Macaristan’da Hodmezovasarhely kenti, Orban’ın partisi Fidesz’in kalesi olarak biliniyordu. Ancak Orban’a karşı birleşen muhalefet bloku, 2018’deki seçimlerde kentte zafer kazandı. Bu durum, Başbakan Viktor Orban ve partisi Fidesz’e yönelik desteğin düşüşünü gözler önüne serdi.

Seçimleri kazanan tarihçi Peter Marki-Zay ise bir anda muhalefetin lideri konumuna yükseldi. Seçim zaferinin ardından Macaristan’daki tüm kesimler, Orban karşısında en güçlü adayın Peter Marki-Zay olduğunu savunmaya başladı.

2019 yerel seçimlerinde de muhalefet blokunun başarısı devam etti. 23 belediye başkanlığından 10’unda muhalefet partileri seçimleri kazanırken, Orban’ın partisi Fidesz’in oy kaybı devam etti.

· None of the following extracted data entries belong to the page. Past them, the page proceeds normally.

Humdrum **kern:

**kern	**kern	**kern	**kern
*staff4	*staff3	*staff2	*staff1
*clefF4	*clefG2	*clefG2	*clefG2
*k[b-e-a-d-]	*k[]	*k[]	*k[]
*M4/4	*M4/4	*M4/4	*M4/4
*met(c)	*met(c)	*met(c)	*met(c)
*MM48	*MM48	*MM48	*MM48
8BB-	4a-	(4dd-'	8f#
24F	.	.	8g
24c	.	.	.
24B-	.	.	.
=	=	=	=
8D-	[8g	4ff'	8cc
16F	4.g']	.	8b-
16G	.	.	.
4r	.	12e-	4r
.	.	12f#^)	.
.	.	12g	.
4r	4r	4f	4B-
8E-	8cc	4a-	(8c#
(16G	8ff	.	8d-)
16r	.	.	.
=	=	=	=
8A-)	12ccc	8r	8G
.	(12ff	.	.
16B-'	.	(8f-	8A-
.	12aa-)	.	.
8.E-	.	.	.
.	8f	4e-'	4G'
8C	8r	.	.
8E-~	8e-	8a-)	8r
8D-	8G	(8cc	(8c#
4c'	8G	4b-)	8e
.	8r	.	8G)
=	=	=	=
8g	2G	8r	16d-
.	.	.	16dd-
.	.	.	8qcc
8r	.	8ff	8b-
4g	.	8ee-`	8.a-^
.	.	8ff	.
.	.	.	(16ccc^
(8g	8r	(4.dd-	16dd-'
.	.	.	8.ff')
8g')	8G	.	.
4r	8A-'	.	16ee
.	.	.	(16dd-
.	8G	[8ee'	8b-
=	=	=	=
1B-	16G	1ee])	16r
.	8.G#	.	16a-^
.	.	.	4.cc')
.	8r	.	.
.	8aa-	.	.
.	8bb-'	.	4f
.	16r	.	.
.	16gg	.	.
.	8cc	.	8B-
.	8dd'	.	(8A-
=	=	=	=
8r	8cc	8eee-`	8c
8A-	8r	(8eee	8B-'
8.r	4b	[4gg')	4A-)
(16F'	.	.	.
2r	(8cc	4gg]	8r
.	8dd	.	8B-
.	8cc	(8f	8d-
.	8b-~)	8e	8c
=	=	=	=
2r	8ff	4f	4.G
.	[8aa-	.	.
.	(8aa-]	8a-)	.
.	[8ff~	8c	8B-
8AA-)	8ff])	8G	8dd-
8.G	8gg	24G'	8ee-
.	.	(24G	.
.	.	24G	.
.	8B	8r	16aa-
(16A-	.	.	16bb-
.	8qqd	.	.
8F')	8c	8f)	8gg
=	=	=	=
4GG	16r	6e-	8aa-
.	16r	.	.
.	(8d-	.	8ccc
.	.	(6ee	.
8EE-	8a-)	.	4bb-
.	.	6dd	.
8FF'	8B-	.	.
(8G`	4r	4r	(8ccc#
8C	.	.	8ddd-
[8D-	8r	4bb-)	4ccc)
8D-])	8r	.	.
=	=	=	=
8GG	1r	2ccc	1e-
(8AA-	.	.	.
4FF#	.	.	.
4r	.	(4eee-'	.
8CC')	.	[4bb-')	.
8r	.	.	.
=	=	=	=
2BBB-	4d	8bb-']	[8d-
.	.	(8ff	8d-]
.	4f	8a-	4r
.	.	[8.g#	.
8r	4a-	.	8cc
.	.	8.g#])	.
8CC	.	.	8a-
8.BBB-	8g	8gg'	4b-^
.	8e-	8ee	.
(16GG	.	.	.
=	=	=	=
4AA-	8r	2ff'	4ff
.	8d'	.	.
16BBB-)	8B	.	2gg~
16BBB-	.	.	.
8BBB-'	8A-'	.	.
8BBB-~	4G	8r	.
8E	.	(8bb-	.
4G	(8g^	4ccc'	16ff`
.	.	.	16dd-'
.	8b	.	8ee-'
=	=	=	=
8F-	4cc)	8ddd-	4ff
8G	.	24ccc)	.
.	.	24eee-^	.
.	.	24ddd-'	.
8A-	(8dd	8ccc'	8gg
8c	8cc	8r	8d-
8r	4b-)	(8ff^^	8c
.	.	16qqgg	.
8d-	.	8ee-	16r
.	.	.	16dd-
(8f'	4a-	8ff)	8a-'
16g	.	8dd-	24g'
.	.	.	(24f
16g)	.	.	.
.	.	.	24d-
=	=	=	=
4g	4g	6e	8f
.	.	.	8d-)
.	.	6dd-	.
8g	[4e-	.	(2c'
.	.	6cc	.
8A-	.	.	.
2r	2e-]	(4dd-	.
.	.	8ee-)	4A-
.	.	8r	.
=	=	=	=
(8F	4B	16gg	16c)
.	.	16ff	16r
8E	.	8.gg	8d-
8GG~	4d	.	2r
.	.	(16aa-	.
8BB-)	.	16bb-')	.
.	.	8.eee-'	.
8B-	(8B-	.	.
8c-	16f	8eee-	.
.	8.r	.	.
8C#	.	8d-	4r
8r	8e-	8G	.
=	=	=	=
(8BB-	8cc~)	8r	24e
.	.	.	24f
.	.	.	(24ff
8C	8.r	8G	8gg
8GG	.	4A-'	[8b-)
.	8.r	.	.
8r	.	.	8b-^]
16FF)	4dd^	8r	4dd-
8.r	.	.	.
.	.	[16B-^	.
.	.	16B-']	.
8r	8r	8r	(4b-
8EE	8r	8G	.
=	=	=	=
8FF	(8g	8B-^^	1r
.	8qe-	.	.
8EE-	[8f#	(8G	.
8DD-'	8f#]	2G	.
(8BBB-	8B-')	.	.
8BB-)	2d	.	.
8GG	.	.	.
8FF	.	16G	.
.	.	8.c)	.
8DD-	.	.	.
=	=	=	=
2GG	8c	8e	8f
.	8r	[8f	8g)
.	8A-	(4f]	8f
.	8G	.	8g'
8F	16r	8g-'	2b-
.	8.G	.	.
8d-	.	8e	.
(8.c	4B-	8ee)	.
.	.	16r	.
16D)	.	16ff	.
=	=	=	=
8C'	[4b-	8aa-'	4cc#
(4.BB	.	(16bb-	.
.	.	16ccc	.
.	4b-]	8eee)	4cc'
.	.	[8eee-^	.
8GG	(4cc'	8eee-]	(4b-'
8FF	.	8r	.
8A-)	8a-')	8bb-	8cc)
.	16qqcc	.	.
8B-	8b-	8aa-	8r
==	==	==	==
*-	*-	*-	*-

6 Aralık 2021 tarihinde Cumhuriyet Gazetesi’nde bir makale kaleme alan Ergin Yıldızoğlu, konu hakkında, “Bağımsız kamuoyu yoklamaları muhalefet blokunun, bir süredir Fidesz’in dört puan önünde gittiğini gösteriyor. Yeşiller Partisi’nden Gabor Eröss’e göre Fidesz iktidarını devirmek için yüzde 3.5 fark yeterli. Bu kamuoyu yoklamaları Orban’ı korkutuyor” ifadelerine yer verdi.

AB ve NATO ile İLİŞKİLER SERTLEŞİYOR

Yaklaşık 12 senedir Macaristan’da başbakanlık koltuğunda oturan Viktor Orban, AB ve NATO ile ilişkilerinde uzun zamandır sorun yaşıyor. Özellikle son dönemde mevcut sorunların daha da büyüdüğü ve Macaristan’a yönelik yaptırımların gündeme geldiği görülüyor.

Orban, AB’de göç ve açık toplum propagandasının yaygınlaştığını ve Avrupa Komisyonu’nun bir ideoloji merkezine dönüştüğünü söylüyor. Ayrıca Orban, AB’yi, Macaristan ve Polonya’ya bugüne kadar görülmemiş seviyede ideolojik baskı yapmakla suçluyor.

Macaristan Başbakanı, ülkesinin son yıllarda Avrupa Parlamentosu’nda defalarca “çarmıha gerilmeye” çalışıldığını öne sürüyor. Ayrıca Orban, Fransa’da aşırı sağcılığıyla bilinen Ulusal Birlik Partisi (RN) ile yakın ilişkiler kuruyor.

İki taraf arasında yaşanan sorunlara rağmen, Orban iktidarı, Avrupa Birliği içerisinde kalmakta ısrar ediyor. Ülkesinin 2004’te üyesi olduğu AB’den ayrılmayacağını söyleyen Orban; Brüksel’in, ‘Macaristan’ın egemenliğini aşındırma girişimlerine’ karşı direneceğini dile getiriyor.

Aşırı sağcı lider, “Komünist bürokrasiden sonra bu sefer de Brüksel’den yeni emirler almak istemiyoruz” ifadelerini kullanırken, Batı liberalizmini reddedeceklerini söylüyor. Orban, geçtiğimiz aylarda yaptığı açıklamada, “AB’den ayrılmayı kesinlikle istemiyoruz, bizden bu kadar kolay kurtulamazlar. Egemenliğimizi korumak istiyoruz. Entegrasyon yerine kendimizi Avrupa Birleşik Devletleri’nde bulmak istemiyoruz” ifadelerini kullanmıştı.

Orban iktidarının, NATO ile de yakın ilişkiler kurduğu söylenemez. Orban yönetimi, NATO’nun Ukrayna’ya yardım amacıyla Doğu Avrupa’ya daha çok asker göndermesine ve Macaristan topraklarındaki varlığını artırmasına karşı çıkıyor.

Macaristan Dışişleri Bakanı Peter Szijjarto, “Ülke topraklarında zaten NATO’nun askerleri var, yani Macar ordusu ve Macar silahlı kuvvetleri, güvenliği garanti altına alabilir. Bu yüzden Macaristan topraklarında ek birliklere ihtiyacımız yok” ifadelerini kullanmıştı.

Bir taraftan üst üste seçim yenilgileri ile ağır darbe alan Orban iktidarı, bir taraftan ise AB ve NATO ile ilişkilerinde sorunlar yaşıyor. Nisan ayındaki seçimlerde altı partiye karşı yarışacak Orban’ın, şansının az olduğunu söylemek mümkün. Sosyalistler, liberaller ve merkez sağın oluşturduğu Birleşik Cephe’nin lideri olan Peter Marki-Zay’ın, Orban karşısında yarışı önde götürdüğü biliniyor.

Orban ise yaşadığı oy kaybı karşısında vergi indirimi ve göçmen karşıtı söylemleri artırma gibi yöntemlere başvuruyor.